Yesterday we arrived at about 15.30 , called a boat recomended to call before approaching the island. They answered but to a bigger surprise, Windarra called up and let us know they were here!
We knew they were in the Lau group but we did not know where.
We had waypoints and were recomended to go through the pass at slack in the tide. Now we are close to full moon meaning it is pretty forceful.
Karl on Windarra offered to take his dinghy and direct us through the pass. We took the offer, thank god.
When we came to the pass it was still a forceful current going trough the opening that was maybe, two Salsa wide.
The opening was like cut out corals with a sharp edge on both sides. As the water was low we had no water on both sides on top of the reef and a crazy stream just under us. The waves from the outside worked against the current and created steep waves, current circles, and I do not know what it must be like when you steer a nut shell in a bathtub just as the last water is flowing out through the drain....
Well now i know!
It was absolutely crazy, Karl could not come out to us, then his dinghy would have flopped around. He stayed inside the pass giving directions.
I had no time to look at the plotter, just steering like crazy to keep the boat straight. 17 tons surfing, oh man (or woman!).
Came through and Karl guided us through a labirynth of coral heads and reefs, in one place we had to pass close one of those cliffs that stand up and look like they will fall over. We had to pass so close I could have touched it and as we rounded it Karl said on the radio,"speed up man, or the current will put you on the reef!". That was the place everybody talked about in Savusavu. The cliff-the current and the reef. Two boats have been aground just the last month. In Savusavu the talk is probably like on basecamp at Mount Everest, thats where you hear all the horror stories and that is where all waypoints are shared. "Oh no his waypoints are no good, I have better ones...." An the usb sticks get interchanged between boats and you better decide wich one to trust or your plotter will have so many waypoints you are again at the point of analysis paralysis.
Well well, once anchored, the sun fell like it does on this latitudes, like a stone that falls into the water and we were invited to Windarra and met 2 more boats (yes we have a strange language, like "did you meet Stormbird?" - "no only their dinghy" ).
A cold beer (or 2) was the best treat and then we shared our Mahemahe we got under way, yes I did not tell you? The new line and a new rod from Curly (he says they are famous and he makes them himself) gave us a big mahemahe, but now we knew a new trick, we lassoed the fish. Yes like the cowboys, I stood on aft deck, Ellinor brought the fish closer, the size of a calf... I swinged my lasso over my head and threw it around the tail of the fish and there it was!
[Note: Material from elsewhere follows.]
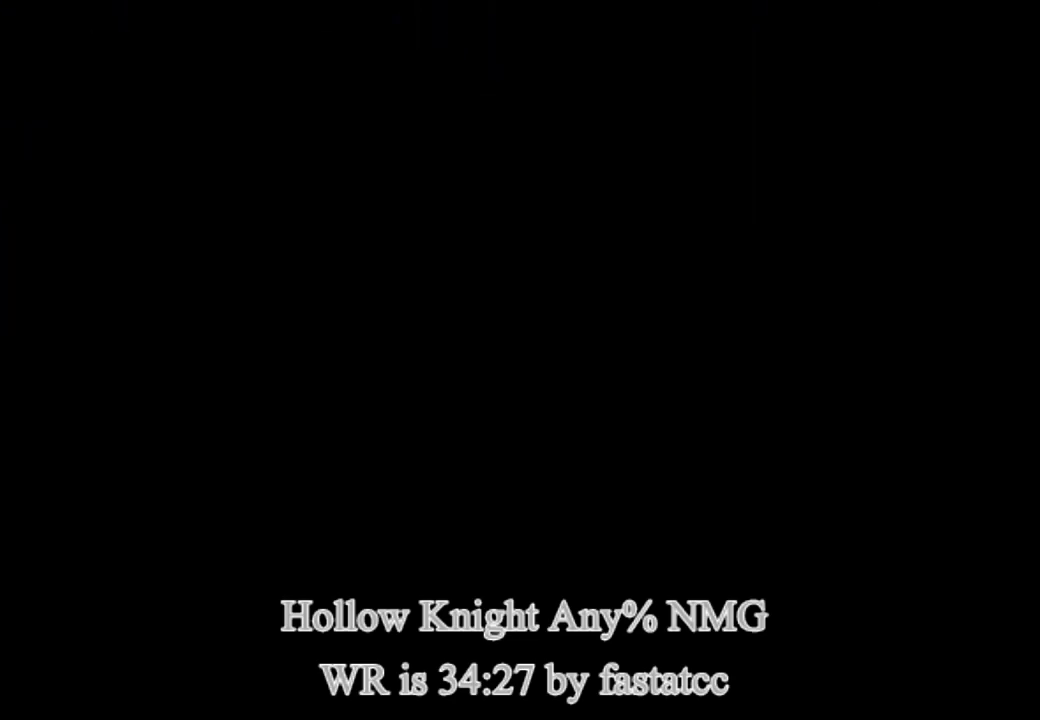
{"buttons": [], "left_stick": "right", "right_stick": "center", "button_events": []}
Just kidding, to lasso a fish, you make a loop on a strong line, take the loop arount the pole down the fishingline over the fish head and pull by the tail!
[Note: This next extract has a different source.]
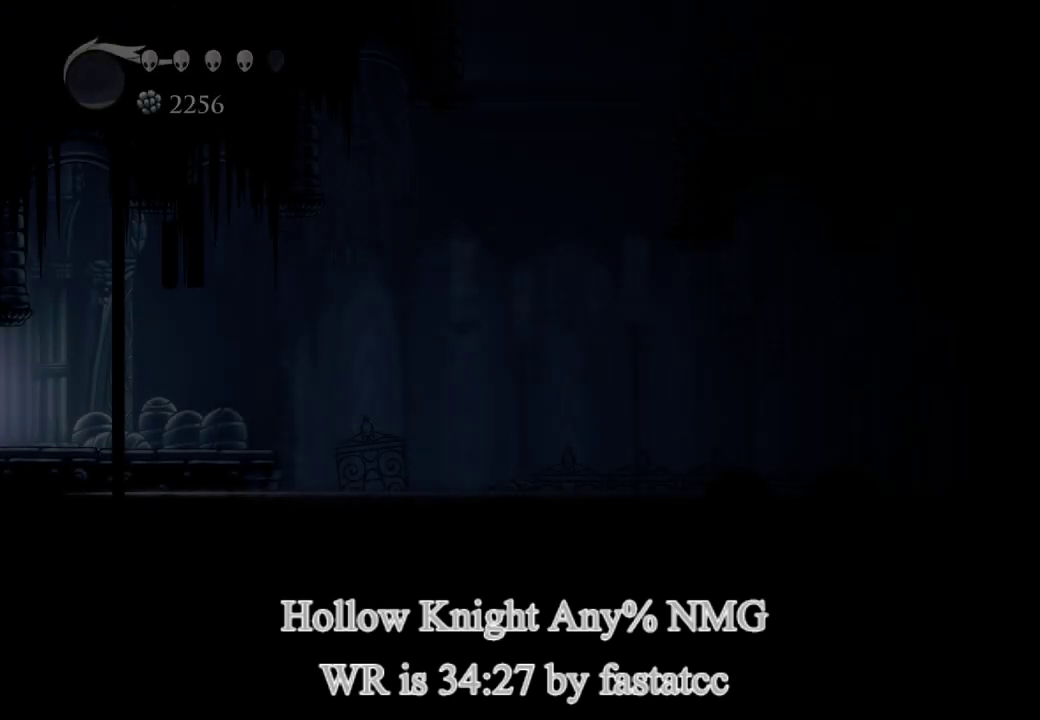
{"buttons": ["TRIANGLE"], "left_stick": "right", "right_stick": "center", "button_events": [[400, "TRIANGLE", "down"]]}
Now you have it! We learned this one from Curly and it was efficient but took a little while to get the techique right.
Poor fish but it was delicious!
The sailing down here took us 30 hours and it was close on the wind the entire journey, bumping and crashing into the waves. It is not a comfortable ride and it is seldom you can make it at all. You have to wait for a front that kills the tradewind and that gives you chance to make it here.
We used a strong low that was on our starboard side all the way, but just got over us at the end first with some squally winds and then a total no wind situation wich was perfect going into the pass. Imagine 25 knots on top of the current!
As you might guess the only way we can communicate here is by sat so I will not post every day. The last bill was a little bit high.
Tomorrow we plan on moving the boat to the village and do our sevusevu and get a host family (wich is a tradition here).
The island is big, very big, much bigger than I anticipated.
Most probably we will stay here a month if nothing else comes up.
There is absolutely no reason to leave as far as we can see.